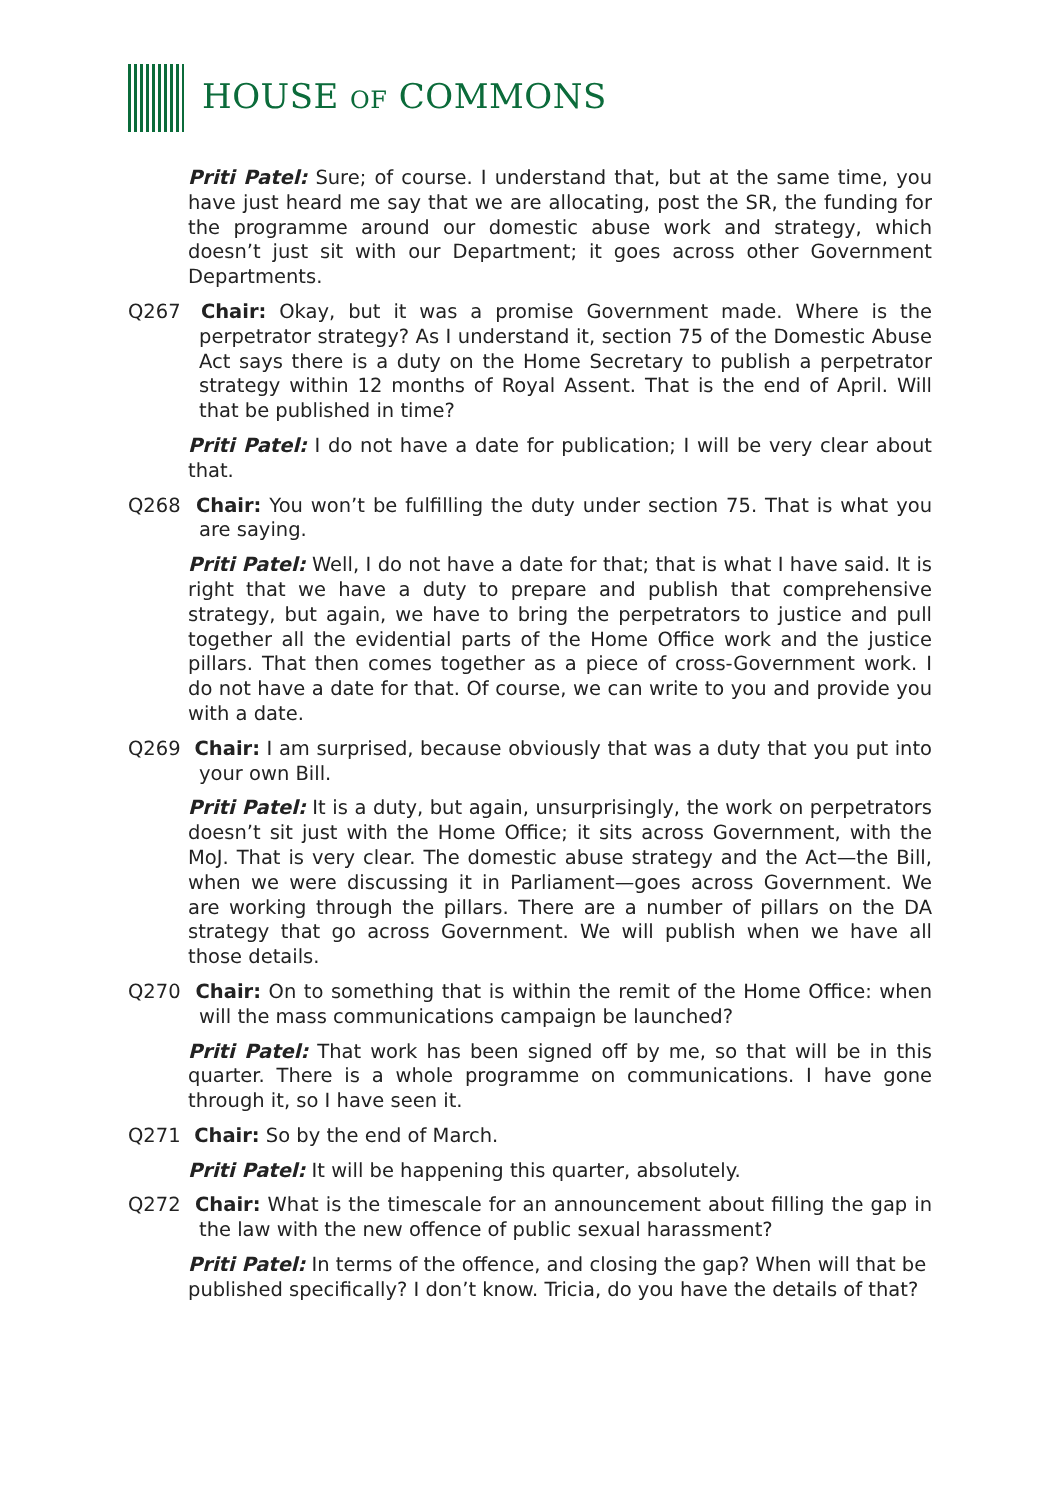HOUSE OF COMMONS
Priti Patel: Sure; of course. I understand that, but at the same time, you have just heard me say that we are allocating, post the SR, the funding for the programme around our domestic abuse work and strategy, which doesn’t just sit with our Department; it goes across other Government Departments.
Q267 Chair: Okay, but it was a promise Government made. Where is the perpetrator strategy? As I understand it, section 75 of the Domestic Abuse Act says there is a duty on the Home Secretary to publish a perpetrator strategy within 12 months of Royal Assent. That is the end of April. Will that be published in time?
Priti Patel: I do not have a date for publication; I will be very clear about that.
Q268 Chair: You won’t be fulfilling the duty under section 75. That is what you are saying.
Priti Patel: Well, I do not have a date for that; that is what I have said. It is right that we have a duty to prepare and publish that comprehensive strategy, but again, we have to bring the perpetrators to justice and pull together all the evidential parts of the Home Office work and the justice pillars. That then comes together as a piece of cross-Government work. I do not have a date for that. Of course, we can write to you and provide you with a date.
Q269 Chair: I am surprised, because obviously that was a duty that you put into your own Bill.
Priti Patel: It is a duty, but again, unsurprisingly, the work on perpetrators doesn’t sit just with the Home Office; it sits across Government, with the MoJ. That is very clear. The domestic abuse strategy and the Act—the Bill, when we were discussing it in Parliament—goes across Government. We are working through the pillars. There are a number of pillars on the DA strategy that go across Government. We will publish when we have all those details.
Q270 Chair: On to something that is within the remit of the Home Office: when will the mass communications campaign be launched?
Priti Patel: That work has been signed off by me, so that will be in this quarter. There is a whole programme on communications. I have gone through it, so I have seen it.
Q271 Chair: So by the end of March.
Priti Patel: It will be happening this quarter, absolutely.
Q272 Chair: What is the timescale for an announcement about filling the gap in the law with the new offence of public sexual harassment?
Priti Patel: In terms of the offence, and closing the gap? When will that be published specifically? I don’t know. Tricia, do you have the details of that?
★ ★ ★
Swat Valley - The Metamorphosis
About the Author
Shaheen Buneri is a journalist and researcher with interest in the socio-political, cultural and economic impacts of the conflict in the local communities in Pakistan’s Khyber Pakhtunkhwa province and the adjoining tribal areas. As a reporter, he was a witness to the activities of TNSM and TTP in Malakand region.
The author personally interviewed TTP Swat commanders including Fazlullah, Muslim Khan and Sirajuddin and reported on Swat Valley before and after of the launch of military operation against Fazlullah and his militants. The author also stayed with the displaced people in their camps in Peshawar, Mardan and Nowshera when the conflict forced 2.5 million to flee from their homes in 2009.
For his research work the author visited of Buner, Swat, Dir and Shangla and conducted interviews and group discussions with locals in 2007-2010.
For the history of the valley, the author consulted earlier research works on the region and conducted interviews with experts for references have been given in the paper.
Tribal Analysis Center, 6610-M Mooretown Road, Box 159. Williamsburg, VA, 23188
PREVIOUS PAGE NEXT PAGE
★ ★ ★
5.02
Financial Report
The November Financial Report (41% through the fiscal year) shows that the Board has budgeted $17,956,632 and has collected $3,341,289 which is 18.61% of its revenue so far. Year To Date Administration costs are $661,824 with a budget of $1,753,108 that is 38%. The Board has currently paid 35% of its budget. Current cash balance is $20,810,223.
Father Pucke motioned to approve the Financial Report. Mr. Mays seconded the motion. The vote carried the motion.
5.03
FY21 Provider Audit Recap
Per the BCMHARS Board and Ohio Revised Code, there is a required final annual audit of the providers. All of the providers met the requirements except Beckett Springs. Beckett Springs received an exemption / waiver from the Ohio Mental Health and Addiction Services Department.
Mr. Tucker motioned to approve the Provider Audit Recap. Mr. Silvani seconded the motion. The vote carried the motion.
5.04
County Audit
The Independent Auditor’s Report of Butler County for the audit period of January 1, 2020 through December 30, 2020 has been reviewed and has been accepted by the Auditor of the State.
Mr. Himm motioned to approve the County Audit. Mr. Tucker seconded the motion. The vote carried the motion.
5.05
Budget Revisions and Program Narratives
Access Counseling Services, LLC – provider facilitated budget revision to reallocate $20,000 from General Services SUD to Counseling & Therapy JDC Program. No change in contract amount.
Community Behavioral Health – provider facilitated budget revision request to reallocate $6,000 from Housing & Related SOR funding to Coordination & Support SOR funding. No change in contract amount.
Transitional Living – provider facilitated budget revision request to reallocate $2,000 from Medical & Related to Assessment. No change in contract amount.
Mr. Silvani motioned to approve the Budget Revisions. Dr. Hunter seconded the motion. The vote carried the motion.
★ ★ ★
### What you need to do
Identify each line in the entries with the word "Revisions" and copy it.

### Written answer
Budget Revisions and Program Narratives
Mr. Silvani motioned to approve the Budget Revisions. Dr. Hunter seconded the motion. The vote carried the motion.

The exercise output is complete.